WHAT YOU HAVE TO DO:
In the listing below, find every line with the string "linecap" and pull it out.

:: DATASET RECORDS ::

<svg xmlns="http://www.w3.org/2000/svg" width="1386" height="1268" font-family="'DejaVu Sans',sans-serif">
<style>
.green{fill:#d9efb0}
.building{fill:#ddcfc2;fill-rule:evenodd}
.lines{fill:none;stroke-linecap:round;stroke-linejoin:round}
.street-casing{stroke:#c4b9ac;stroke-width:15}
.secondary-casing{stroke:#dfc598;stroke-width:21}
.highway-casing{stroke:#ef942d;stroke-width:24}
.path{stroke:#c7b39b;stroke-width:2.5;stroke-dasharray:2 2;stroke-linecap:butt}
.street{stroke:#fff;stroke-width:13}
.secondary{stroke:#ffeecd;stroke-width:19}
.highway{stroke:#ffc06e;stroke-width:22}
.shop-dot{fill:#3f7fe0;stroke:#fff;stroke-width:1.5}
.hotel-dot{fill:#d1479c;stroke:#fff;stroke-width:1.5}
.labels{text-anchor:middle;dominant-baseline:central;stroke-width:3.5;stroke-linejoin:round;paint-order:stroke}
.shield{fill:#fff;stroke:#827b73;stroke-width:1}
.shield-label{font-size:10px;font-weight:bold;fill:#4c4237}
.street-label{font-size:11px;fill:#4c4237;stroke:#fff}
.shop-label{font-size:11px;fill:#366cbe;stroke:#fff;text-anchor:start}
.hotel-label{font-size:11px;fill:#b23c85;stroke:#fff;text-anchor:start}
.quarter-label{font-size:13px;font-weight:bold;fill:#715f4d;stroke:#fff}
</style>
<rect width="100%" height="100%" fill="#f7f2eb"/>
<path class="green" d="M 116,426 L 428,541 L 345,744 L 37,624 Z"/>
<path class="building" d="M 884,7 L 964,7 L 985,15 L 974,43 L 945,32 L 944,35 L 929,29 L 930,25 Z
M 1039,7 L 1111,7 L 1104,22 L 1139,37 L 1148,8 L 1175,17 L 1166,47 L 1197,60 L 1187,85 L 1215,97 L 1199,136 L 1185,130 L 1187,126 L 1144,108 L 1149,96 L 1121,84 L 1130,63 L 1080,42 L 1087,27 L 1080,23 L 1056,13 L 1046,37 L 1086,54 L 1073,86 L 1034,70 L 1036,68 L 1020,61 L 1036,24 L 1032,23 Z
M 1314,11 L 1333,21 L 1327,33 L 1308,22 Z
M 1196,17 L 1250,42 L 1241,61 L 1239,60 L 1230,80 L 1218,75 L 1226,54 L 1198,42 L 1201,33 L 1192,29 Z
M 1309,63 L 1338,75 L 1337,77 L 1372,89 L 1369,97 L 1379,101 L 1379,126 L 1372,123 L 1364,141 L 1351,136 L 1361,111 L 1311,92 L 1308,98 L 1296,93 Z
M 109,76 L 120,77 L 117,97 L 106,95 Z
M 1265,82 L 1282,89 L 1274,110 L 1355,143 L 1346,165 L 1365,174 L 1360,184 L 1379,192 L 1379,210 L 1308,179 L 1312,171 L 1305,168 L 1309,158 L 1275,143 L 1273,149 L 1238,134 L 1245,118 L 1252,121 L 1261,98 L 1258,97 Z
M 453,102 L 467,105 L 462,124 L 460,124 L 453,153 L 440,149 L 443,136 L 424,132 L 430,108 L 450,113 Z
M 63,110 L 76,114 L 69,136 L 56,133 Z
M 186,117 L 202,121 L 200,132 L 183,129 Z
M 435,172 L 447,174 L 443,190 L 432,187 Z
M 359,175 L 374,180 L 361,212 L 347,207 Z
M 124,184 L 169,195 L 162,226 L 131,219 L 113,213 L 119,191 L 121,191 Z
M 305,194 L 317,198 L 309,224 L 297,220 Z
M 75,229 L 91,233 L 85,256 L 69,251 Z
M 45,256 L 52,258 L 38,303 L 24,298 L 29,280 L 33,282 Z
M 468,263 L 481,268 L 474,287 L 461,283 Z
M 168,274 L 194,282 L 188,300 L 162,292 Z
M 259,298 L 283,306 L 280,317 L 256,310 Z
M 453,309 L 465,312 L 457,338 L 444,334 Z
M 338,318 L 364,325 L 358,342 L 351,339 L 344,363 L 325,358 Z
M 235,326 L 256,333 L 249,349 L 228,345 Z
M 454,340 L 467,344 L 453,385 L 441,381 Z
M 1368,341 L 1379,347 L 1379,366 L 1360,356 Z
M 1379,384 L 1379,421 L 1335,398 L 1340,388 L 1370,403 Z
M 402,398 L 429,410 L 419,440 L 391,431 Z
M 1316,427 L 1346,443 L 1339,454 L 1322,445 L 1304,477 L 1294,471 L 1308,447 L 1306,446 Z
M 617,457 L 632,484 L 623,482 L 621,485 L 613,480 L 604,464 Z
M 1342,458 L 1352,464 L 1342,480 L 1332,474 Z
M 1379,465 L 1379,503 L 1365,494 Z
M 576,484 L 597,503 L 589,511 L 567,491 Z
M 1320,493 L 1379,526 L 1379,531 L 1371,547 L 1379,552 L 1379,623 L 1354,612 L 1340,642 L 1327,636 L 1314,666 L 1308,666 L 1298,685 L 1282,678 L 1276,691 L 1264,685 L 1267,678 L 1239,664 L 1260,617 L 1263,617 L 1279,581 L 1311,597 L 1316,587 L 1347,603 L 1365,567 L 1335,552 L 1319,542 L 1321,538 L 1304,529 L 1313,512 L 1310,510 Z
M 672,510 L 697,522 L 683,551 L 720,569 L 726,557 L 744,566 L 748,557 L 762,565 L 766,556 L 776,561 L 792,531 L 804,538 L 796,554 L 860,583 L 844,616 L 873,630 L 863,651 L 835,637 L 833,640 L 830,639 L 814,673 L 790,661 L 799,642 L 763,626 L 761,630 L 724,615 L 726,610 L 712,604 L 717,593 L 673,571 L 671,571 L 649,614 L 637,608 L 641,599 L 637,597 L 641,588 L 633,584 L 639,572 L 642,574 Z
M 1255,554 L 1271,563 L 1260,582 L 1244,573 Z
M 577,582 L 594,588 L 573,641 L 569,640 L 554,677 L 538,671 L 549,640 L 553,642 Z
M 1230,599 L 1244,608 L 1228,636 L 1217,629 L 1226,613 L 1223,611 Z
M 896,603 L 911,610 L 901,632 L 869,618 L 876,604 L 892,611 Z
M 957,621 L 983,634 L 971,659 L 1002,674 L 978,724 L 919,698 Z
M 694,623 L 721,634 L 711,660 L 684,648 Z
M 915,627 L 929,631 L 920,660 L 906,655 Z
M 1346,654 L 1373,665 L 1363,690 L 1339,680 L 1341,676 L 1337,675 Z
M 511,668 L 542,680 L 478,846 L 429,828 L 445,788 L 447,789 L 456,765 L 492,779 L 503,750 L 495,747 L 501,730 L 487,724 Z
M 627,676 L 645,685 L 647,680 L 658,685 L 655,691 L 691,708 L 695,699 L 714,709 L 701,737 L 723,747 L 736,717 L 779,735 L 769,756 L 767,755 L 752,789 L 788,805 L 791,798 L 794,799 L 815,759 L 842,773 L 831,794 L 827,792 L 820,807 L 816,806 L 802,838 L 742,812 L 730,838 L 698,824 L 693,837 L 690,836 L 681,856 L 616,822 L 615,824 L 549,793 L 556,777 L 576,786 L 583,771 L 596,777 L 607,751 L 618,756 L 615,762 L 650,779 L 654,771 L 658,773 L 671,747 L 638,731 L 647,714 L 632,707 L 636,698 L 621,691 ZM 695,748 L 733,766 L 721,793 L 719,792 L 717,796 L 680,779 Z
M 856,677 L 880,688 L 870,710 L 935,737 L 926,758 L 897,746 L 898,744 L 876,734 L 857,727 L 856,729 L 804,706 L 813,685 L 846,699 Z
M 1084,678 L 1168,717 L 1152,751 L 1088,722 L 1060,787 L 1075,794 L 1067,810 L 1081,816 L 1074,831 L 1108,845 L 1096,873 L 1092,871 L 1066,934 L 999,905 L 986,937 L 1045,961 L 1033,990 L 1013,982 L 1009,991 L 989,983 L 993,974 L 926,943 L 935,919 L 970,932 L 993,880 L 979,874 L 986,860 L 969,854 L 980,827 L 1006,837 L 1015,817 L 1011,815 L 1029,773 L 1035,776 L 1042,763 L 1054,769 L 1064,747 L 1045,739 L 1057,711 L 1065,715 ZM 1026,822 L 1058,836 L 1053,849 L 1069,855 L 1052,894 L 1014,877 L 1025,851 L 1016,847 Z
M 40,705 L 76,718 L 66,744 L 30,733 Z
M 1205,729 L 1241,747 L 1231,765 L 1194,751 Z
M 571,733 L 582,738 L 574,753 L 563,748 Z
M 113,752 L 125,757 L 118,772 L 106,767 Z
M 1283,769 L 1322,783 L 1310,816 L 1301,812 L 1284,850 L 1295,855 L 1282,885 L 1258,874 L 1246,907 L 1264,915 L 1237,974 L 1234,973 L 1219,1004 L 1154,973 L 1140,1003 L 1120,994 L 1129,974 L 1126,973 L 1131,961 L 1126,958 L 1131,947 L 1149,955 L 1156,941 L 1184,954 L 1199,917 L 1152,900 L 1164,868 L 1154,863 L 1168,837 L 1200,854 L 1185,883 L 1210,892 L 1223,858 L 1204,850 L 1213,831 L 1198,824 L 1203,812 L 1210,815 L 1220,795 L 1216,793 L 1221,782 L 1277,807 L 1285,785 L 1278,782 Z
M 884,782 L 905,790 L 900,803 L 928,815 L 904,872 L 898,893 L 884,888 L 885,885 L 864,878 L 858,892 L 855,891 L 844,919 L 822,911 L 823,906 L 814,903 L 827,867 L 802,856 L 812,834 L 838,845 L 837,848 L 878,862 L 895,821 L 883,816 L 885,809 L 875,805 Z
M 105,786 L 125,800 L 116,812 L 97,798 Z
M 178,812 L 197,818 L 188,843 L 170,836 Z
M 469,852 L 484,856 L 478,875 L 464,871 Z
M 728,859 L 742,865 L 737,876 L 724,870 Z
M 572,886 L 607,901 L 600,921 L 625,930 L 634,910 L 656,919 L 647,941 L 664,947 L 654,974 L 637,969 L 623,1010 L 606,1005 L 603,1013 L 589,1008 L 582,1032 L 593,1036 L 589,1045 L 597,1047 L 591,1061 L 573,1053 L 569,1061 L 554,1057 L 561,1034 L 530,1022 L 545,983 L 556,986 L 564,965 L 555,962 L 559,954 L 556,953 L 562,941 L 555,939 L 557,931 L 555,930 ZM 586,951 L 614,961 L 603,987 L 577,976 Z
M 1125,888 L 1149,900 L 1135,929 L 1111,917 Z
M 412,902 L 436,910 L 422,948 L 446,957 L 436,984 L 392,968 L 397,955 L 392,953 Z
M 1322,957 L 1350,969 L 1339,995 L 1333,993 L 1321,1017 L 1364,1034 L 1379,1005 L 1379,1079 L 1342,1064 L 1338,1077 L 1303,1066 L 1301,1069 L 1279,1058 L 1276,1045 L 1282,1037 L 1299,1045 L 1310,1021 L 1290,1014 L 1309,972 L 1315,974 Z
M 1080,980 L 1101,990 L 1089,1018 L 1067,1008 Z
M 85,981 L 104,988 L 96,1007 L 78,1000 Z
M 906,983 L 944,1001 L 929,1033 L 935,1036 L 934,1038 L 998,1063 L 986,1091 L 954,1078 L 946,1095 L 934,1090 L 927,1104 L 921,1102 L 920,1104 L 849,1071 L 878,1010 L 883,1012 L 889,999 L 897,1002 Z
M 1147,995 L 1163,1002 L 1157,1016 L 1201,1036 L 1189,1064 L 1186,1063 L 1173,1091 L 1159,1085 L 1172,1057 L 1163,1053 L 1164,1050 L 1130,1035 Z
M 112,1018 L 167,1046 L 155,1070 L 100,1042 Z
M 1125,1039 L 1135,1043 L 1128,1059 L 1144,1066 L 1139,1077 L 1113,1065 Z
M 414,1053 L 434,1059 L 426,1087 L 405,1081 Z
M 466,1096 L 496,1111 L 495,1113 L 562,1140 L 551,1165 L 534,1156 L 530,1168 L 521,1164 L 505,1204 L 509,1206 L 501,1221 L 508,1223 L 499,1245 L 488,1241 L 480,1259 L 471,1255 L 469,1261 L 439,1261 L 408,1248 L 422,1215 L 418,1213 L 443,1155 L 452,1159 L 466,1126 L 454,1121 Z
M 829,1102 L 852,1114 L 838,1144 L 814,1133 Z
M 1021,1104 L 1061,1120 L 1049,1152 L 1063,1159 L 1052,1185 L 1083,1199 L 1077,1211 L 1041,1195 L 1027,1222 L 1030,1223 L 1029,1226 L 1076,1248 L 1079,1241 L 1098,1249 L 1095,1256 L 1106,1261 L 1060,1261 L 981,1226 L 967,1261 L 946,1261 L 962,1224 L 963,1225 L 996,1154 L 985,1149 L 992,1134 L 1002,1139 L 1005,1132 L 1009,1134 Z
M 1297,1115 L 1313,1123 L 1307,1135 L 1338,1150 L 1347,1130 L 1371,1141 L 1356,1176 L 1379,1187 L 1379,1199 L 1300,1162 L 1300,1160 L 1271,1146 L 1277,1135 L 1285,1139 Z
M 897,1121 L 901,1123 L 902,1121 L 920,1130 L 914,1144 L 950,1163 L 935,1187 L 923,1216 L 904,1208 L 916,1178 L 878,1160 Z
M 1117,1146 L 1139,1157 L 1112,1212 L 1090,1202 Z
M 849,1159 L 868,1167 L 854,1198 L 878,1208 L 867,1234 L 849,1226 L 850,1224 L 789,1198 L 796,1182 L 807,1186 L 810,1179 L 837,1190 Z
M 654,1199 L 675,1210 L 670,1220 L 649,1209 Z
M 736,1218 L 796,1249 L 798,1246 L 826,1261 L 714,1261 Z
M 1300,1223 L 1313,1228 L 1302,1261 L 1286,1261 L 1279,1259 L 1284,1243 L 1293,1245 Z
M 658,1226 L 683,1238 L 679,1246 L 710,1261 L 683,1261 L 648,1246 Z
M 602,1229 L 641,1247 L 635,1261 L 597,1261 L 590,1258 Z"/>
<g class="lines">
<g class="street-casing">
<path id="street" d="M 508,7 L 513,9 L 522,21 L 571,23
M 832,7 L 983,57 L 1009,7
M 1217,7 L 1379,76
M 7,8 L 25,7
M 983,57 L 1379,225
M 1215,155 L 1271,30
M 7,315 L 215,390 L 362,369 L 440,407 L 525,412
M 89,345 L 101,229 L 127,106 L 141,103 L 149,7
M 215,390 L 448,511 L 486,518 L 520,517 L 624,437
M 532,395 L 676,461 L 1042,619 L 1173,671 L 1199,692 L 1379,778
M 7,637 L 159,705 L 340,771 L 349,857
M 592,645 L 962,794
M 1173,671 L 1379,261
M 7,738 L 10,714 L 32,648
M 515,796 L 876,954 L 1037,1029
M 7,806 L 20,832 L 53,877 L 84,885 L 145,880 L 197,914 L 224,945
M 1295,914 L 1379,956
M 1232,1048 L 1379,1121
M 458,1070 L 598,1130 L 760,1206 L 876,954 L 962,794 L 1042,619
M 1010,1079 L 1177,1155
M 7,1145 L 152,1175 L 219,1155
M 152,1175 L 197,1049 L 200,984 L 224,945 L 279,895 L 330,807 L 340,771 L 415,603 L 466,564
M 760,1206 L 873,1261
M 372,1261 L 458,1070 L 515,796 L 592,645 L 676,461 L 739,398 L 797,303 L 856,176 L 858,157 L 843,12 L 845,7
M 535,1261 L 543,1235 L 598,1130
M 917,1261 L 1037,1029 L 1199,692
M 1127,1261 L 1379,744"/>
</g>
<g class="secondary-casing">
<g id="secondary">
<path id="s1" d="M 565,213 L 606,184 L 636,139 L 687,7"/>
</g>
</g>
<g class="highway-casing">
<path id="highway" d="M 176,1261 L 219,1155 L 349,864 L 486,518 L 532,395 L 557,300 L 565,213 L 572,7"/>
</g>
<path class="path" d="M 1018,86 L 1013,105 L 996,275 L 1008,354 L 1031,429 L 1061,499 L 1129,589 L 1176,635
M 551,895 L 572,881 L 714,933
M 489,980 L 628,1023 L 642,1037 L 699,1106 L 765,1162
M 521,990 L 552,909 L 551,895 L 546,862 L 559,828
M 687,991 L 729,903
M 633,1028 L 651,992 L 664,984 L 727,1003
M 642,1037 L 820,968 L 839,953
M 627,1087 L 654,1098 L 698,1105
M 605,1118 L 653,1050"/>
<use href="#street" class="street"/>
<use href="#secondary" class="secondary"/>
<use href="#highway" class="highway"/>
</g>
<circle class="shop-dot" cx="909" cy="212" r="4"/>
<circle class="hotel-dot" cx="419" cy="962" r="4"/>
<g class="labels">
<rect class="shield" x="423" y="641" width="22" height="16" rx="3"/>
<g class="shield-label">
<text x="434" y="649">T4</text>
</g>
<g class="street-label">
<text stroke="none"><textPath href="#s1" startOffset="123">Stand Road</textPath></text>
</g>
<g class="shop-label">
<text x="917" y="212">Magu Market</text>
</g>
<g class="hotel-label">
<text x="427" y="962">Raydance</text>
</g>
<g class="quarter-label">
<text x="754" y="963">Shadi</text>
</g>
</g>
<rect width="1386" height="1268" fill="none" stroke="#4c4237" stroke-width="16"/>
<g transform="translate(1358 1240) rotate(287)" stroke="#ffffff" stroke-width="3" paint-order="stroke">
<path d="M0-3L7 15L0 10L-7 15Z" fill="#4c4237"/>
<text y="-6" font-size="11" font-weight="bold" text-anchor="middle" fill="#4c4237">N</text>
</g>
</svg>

:::

YOUR SOLUTION:
.lines{fill:none;stroke-linecap:round;stroke-linejoin:round}
.path{stroke:#c7b39b;stroke-width:2.5;stroke-dasharray:2 2;stroke-linecap:butt}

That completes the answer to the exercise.